_SELECTED EXCERPT_
________________

Helen Hayes MP's Brexit Update

Update - 27th March 2019

Events have continued to move at a rapid and tumultuous pace with regards to Brexit recently. Since my last update Parliament has twice rejected Theresa May’s Brexit deal by large majorities.

I was proud to march alongside more than one million members of the public last weekend, including hundreds from Dulwich and West Norwood, to call for a People’s Vote.  It was heartening to see the strength of support and widespread passion for a People’s Vote. Please rest assured that I will continue to work to this end.

Despite these momentous events, my position remains the same. I still believe that Theresa May’s deal will be damaging to the country and that there is no alternative Brexit deal that will be better than our current membership of the European Union. I will continue to represent the overwhelming majority of my constituents who are opposed to Brexit by voting against the Prime Minister’s damaging Brexit deal and campaigning for a People’s Vote. 

I recently voted against the possibility of a no-deal Brexit and in favour of extending Article 50. The Prime Minister continues to run down the clock and use the threat of a no-deal Brexit to exert pressure on MPs to vote for her deal. Parliament voted overwhelmingly to remove this threat and to extend Article 50. The EU has been clear that the UK must offer a clear and credible plan for moving forward to receive a longer extension.

Last night, I voted for the Letwin amendment seeking to allow Parliament to take control of the Brexit process and stage indicative votes. I am pleased that this has passed. Later this week, Parliament will vote on a series of Brexit proposals with the aim of identifying a way forward that can command a majority. At this stage, any form of Brexit including the Prime Minister’s deal is very far removed from the promises of the Leave campaign, and I firmly believe that any form of Brexit must therefore be returned to the British public for a final say on whether to leave the EU or remain. I will vote to secure a guarantee that the current Brexit deal or any potential renegotiation of it will be ratified through a public vote.

I am pleased that Labour Party policy is now to support a public vote on the Brexit deal. Keir Starmer and Tom Watson have both very recently reaffirmed the Party’s position that there must be a public vote on any deal, with the option to remain.

 

The Short Read:  a summary of my position on Theresa May’s Brexit deal

I am a pro-European who campaigned very strongly to Remain in the EU during the 2016 referendum. I believe that the EU has contributed hugely to peace and prosperity in Europe and that cooperating with our neighbours is the only way to tackle the big challenges facing us in the 21st century.

The leave campaign lied during the EU referendum campaign and broke the expenses limits that were designed to ensure that the campaign was run fairly. There are many things which are now clear, which were either not known or not discussed and debated at the time of the referendum, including the UK government’s own analysis that there is no Brexit scenario in which the UK will not be poorer.

Residents of Dulwich and West Norwood voted overwhelmingly to Remain in the EU in 2016, and I made a firm commitment to continue to represent their views, and to place our values of tolerance, diversity and internationalism at the heart of my work on Brexit.

________________

_LISTED RECORDS_
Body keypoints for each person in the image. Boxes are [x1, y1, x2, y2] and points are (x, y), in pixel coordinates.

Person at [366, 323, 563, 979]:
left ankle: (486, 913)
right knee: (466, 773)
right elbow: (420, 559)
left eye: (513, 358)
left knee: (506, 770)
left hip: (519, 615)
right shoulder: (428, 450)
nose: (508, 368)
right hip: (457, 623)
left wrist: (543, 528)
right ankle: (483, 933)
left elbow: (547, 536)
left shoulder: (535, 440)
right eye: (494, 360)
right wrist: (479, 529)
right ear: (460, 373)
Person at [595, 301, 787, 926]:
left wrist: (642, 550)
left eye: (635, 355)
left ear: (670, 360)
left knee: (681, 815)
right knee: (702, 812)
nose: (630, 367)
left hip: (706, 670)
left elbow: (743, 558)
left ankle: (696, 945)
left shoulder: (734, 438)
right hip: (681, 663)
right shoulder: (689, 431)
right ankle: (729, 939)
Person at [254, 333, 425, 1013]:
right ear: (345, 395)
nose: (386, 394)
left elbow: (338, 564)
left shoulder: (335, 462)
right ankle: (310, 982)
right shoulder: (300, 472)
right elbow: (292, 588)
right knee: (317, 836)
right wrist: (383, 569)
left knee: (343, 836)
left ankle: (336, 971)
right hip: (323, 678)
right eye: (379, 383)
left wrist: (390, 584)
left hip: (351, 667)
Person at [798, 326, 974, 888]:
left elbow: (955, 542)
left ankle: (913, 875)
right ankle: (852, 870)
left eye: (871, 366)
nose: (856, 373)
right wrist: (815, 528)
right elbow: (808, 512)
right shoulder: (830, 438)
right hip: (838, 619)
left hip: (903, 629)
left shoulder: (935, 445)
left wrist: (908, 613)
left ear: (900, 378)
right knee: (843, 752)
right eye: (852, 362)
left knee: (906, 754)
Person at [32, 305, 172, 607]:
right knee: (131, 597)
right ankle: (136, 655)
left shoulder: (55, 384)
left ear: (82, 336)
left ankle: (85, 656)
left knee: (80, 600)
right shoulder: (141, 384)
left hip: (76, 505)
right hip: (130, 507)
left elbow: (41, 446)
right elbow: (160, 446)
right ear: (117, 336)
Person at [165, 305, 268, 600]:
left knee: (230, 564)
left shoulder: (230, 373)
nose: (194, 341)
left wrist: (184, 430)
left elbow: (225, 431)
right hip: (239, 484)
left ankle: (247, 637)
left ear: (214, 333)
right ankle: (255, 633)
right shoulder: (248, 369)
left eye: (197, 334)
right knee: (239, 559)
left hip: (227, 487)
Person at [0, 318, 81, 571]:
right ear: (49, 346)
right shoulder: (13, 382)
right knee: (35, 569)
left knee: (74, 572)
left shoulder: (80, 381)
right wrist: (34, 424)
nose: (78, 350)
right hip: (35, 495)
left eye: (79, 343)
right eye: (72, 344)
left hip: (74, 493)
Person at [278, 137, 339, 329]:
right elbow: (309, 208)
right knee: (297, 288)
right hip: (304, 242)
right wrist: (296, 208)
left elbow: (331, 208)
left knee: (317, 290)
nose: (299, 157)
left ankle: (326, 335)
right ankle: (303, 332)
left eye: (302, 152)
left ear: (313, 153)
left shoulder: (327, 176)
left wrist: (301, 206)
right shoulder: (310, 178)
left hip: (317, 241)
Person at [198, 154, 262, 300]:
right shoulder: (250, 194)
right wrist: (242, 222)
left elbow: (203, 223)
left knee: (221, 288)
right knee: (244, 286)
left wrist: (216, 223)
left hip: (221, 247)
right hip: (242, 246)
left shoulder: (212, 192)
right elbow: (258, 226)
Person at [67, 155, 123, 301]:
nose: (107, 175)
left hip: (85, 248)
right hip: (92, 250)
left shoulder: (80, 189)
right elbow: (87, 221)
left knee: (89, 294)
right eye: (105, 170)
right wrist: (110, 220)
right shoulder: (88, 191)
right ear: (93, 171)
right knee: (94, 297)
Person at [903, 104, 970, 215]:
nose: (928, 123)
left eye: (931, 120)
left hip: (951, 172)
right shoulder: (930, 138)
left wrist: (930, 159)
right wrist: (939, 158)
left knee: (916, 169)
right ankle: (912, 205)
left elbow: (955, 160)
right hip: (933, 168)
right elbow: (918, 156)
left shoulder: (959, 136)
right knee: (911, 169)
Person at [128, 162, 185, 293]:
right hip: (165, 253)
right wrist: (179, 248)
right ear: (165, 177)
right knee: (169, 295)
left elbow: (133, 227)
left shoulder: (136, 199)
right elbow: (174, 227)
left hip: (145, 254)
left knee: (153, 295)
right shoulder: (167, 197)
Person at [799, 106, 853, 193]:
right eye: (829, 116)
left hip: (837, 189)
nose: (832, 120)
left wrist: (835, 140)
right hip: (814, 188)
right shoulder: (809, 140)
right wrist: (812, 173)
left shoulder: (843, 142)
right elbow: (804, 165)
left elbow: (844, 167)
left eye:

________________

_WHAT YOU SHOULD DO_
Could you carry on the Brexit update from the point where it stops? These rows were taken from a separate source.

_ANSWER BOX_
I have received many thousands of emails and letters since June 2016 from constituents asking me to oppose Brexit, and if that doesn’t prove possible, to work for the softest possible Brexit.  In Parliament I have voted repeatedly against leaving the EU and in favour of a People’s Vote, representing the very strong pro-Remain views of the vast majority of my constituents in Dulwich and West Norwood.

It is completely reckless and unacceptable that the Prime Minister has delayed the meaningful vote on the Brexit deal until mid-January.  I have added my name to the motion of no confidence in Theresa May as Prime Minister.  The Prime Minister’s Brexit deal will be harmful to the UK.  I will vote against it on 15th January and continue to campaign for a People’s Vote and for the UK to stay in the EU.

The Long Read: my views on the European Union, Brexit and what happens next.

At this critical moment in the UK’s history, I wanted to set out in full my position on the UK’s relationship with the European Union, explain how I have represented the residents of Dulwich and West Norwood’s views on the EU over the past three and a half years, the approach I am taking to Theresa May’s Brexit deal, and what comes next.  Bear with me, it’s a bit of a long read.

 

My views on the European Union

Our membership of the European Union has delivered profound benefits to the UK over the decades, in terms of peace and prosperity in Europe, a strong framework of human rights, worker and environmental protections.  Like every institution, the European Union is not perfect. I would like to see a much stronger focus on the Social Chapter and reform of the Common Agricultural Policy as two examples amongst many, but the way to address issues such as these and other concerns is to work together with our European Union partner countries to reform the EU, not to leave the EU.   

Notwithstanding its flaws and imperfections, I believe in the European Union as a vehicle for international cooperation and understanding; as a legislature which can deliver important protections for UK citizens which are immune from our local political vagaries; and as a vital facilitator of UK economic growth – 44% of our trade is with our European neighbours.

I stood for selection in the local Labour Party in 2014, and for election in 2015 and 2017 on an explicitly pro-EU platform and I have and will continue to maintain this pro-EU stance.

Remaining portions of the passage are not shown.